◆ Page extract:
########
Introduction to Vultr Cloud GPU

Updated on September 29, 2023
Introduction to Vultr Cloud GPU header image

A Graphical Processing Unit (GPU) is specialized hardware initially designed for computer graphics and image processing. Their highly parallel structure makes them more efficient than general-purpose Central Processing Units (CPUs) for parallel algorithms that process large blocks of data. Traditionally, you must install a server on-premise with one or more GPUs to access this power. Purchasing hardware is expensive and inflexible, but there is an alternative.

Getting Started

If you'd like to jump right in, see the Vultr Cloud GPU Quickstart, which explains how to deploy a Cloud GPU or GPU Compute Marketplace App. NVIDIA also has a large catalog of software containers, pre-trained AI models, and Jupyter Notebooks ready to deploy on Vultr Cloud GPUs to get you started.
########
◆ Supplied information:
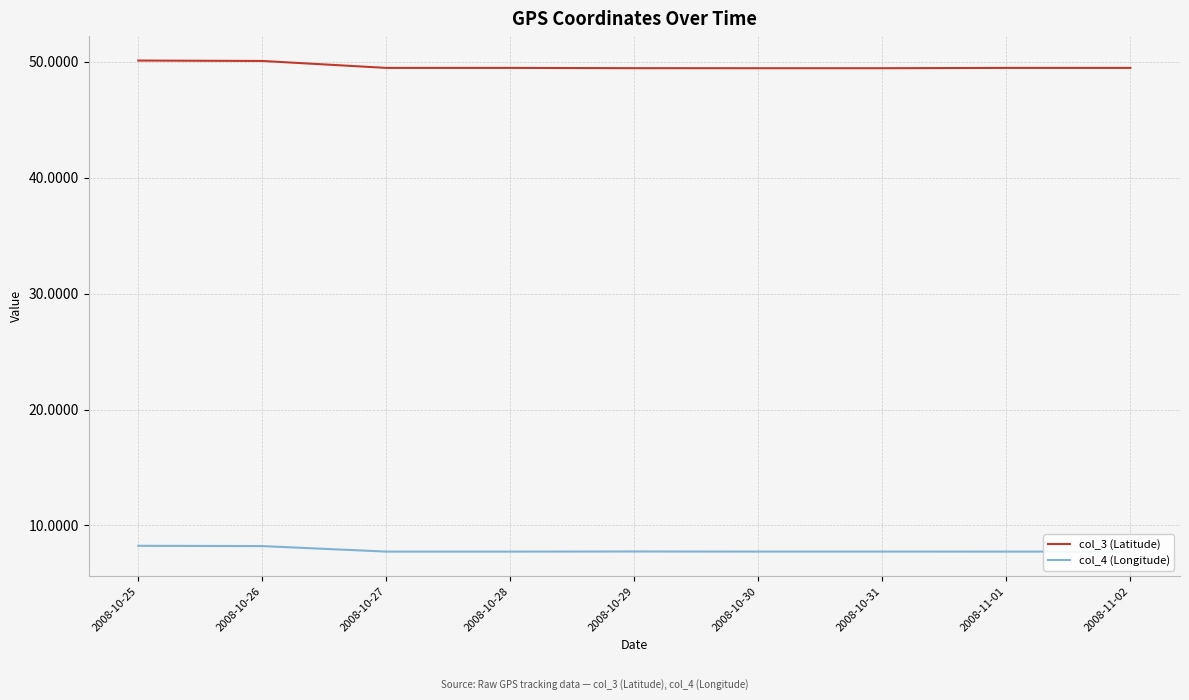

Between 2008-10-31 and 2008-10-27, which is larger?

2008-10-27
########
◆ Tasks to complete:
**a.** Can you repeat the passage of the Vultr Cloud GPU introduction above between "Updated on September" and "is an alternative.", inclusive?
**b.** Could you go on with the Vultr Cloud GPU introduction above, picking up after its final sentence?

◆ Answers provided:
**a.**
Updated on September 29, 2023
Introduction to Vultr Cloud GPU header image

A Graphical Processing Unit (GPU) is specialized hardware initially designed for computer graphics and image processing. Their highly parallel structure makes them more efficient than general-purpose Central Processing Units (CPUs) for parallel algorithms that process large blocks of data. Traditionally, you must install a server on-premise with one or more GPUs to access this power. Purchasing hardware is expensive and inflexible, but there is an alternative.

**b.**
About Vultr Cloud GPU

Working in close collaboration with NVIDIA, we developed the Vultr Cloud GPU platform powered by NVIDIA GPUs and NVIDIA AI Enterprise software. Instead of attaching an entire physical GPU to a cloud server, we attach a fraction in the form of a virtual GPU (vGPU) to create a new instance type: the Cloud GPU.

When you deploy a Vultr Cloud GPU instance, there's no hassle with driver installation or license issues. You can skip all those steps and run an NVIDIA GPU-powered application in minutes. You can choose a GPU fraction for your workload and budget and then scale that up or down as needed. Cloud GPUs are ideal for a variety of cloud applications like Big Data applications, Virtual Desktop Infrastructure (VDI), Machine Learning (ML), Artificial Intelligence (AI), High-Performance Computing (HPC), video encoding, cloud gaming solutions, general-purpose computing with CUDA, graphics rendering, and more.

Cloud GPUs are Easy

Vultr pre-installs everything you need to get started. Our Cloud GPUs come with licensed NVIDIA drivers and the CUDA Toolkit. If you want a custom operating system that isn't in our library, install cloud-init, and we'll automatically install all those components for you. Then, follow the steps in our Cloud GPU Quickstart, and in a couple of minutes, you'll have a Cloud GPU instance ready to use, with low per-hour billing and no long-term commitments.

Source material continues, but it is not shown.